The authorities see the decision from June 2022 as a mere approval for changes, while the Federal Nature Conservation Association and its lawyer see it as a complete new approval. Beyond this purely formal lever, the BN is fundamentally concerned with protecting the animals and plants on the 1,669 meter high Kampenwand, which is already busy during the day in summer with all the excursionists, climbers, mountain bikers and paragliders. In the future, more than 80 special nightly trips with party guests should be allowed, criticizes the BN. For the planned new construction of the 1,461 meter high mountain station and the installation of numerous additional cable car supports, a material cable car and thus significant interventions in the sensitive protective forest are necessary, which violates nature conservation law and the European Alpine Convention.

Those involved in the process met in front of the valley station on Thursday for an on-site appointment – under a banner with a clear request from the operators to the court.

(Photo: Uwe Lein/dpa)

The Munich Administrative Court has to see all of this for itself, which is why the 24th Chamber, along with around two dozen other people involved in the process, swing onto the cloud-covered Kampenwand on Thursday morning – four of them in the red, yellow and blue four-seater gondolas like the ones here have been on the road since the current railway was built in 1957. They will also make way for colorful, but for the first time barrier-free aft cabins, namely 54 normal gondolas and 18 “experience cabins”. In total, all of this will cost more than 30 million euros, of which the Bavarian Ministry of Economics has promised around ten million euros as cable car funding.

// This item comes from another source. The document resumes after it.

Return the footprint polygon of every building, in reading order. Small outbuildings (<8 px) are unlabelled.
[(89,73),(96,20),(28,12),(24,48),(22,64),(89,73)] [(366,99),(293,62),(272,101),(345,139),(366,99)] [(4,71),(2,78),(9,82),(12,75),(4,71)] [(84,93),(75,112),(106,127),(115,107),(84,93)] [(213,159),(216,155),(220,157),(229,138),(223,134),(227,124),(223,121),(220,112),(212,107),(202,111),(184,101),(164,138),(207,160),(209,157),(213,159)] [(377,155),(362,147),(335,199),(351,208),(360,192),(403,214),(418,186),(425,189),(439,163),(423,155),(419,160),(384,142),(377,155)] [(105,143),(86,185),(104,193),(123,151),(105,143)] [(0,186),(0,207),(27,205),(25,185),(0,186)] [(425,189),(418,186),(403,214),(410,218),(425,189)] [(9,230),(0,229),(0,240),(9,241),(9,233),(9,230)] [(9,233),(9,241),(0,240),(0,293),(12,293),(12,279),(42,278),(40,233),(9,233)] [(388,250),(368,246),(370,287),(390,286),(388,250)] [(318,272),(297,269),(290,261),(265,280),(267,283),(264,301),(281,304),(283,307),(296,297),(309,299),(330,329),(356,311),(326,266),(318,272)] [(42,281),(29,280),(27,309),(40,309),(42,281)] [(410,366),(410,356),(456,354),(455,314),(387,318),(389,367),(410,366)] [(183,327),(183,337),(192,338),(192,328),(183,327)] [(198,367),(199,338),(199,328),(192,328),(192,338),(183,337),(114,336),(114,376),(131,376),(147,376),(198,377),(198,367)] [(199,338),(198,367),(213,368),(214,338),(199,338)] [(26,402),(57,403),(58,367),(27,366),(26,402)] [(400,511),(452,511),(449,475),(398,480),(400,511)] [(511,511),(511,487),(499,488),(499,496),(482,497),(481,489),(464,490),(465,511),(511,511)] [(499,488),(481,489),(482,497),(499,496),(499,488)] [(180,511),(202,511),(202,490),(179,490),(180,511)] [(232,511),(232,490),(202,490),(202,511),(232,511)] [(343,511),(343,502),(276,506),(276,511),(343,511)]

All appeals to look at the matter in terms of monument preservation and to see the nostalgic charm of the current railway with careful modernization as an ideal marketing tool have so far been rejected by the operators and developers. Two members of the state parliament from the Green Party, who wanted to talk to them and local critics of the new building about exactly this, expelled them from the site a few months ago.

The operators say that the cable car can no longer be operated due to a lack of spare parts, and there are no cabins smaller than aft on the market, according to the operators, which the other side doubts, as do the assurances that the cable car has already been used primarily for guests from the region that with the new railway they only want to bring ten percent more people to the Kampenwand.

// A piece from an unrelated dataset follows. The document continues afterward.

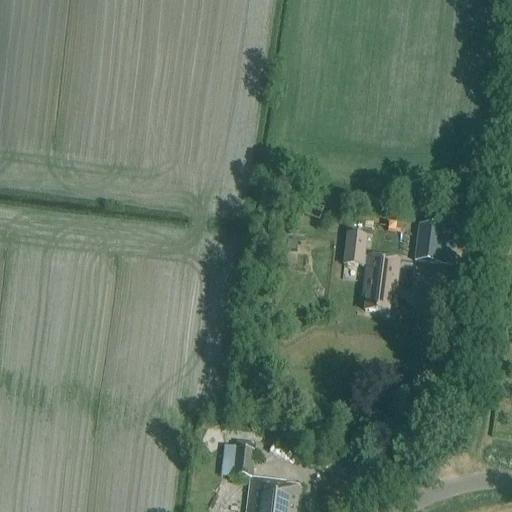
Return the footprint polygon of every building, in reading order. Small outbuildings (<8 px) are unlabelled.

The BN is also concerned with protecting the black grouse

In addition to the more than 80 possible nightly special trips, it would be the sheer number of expected passengers that, from the BN’s point of view, would seriously disrupt, among other things, the rare and strictly protected black grouse on the Kampenwand – in the worst case, so severely that the entire population threatened and thus the larger-scale genetic exchange with and between the neighboring black grouse populations on the Hochries and the Geigelstein would come to an end.

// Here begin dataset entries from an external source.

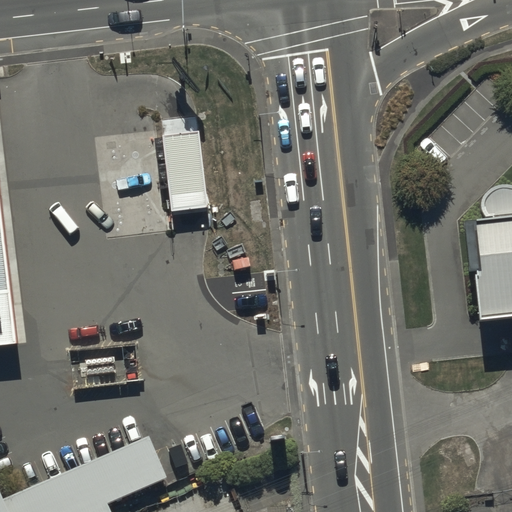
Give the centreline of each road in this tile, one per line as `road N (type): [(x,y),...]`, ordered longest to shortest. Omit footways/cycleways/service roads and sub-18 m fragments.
road 1 (secondary): [(373,511),(332,110)]
road 2 (primary): [(511,12),(404,56),(332,110)]
road 3 (primary): [(182,0),(0,20)]
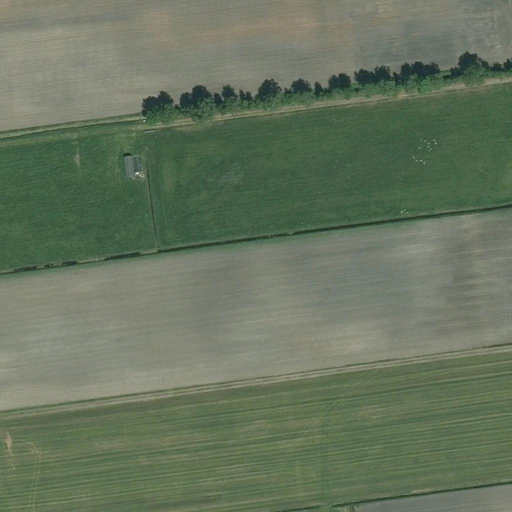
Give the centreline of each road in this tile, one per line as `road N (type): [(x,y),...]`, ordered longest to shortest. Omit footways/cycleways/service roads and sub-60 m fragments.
road 1 (track): [(0,418),(511,349)]
road 2 (track): [(511,79),(0,147)]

After the whole company has floated back into the valley, the presiding judge also makes it clear in the oral hearing directly in front of the valley station that the protection of the black grouse could play an important role in a later judgment – together with the question of whether it would then be somewhat broader Cable car route to the Kampenwand would also touch specially protected natural forest. The Chamber therefore sees fewer problems with the Alpine Convention and other regulations, and the Chamber has apparently already answered the question of whether the most recent decision from the district office must now be considered a change or a new approval. Since there is already a cable car here, demolition and new construction are only “the most radical form of change” according to the relevant law, says the chairwoman.

The question of whether such a radical change with its many additional supports could be achieved without further intervention in the forest is not raised by the court, at least in this case. A material cable car that may be necessary for this is not a public cable car and therefore should not be approved according to cable car law, but in this case probably according to forestry law.

At the end of the oral hearing, the BN’s lawyer once again went all in on the black grouse and requested two reports on the effects on the local and supra-regional occurrence in two applications for evidence. The chamber wants to decide everything in writing: “Don’t expect that you will be able to get a verdict tomorrow.”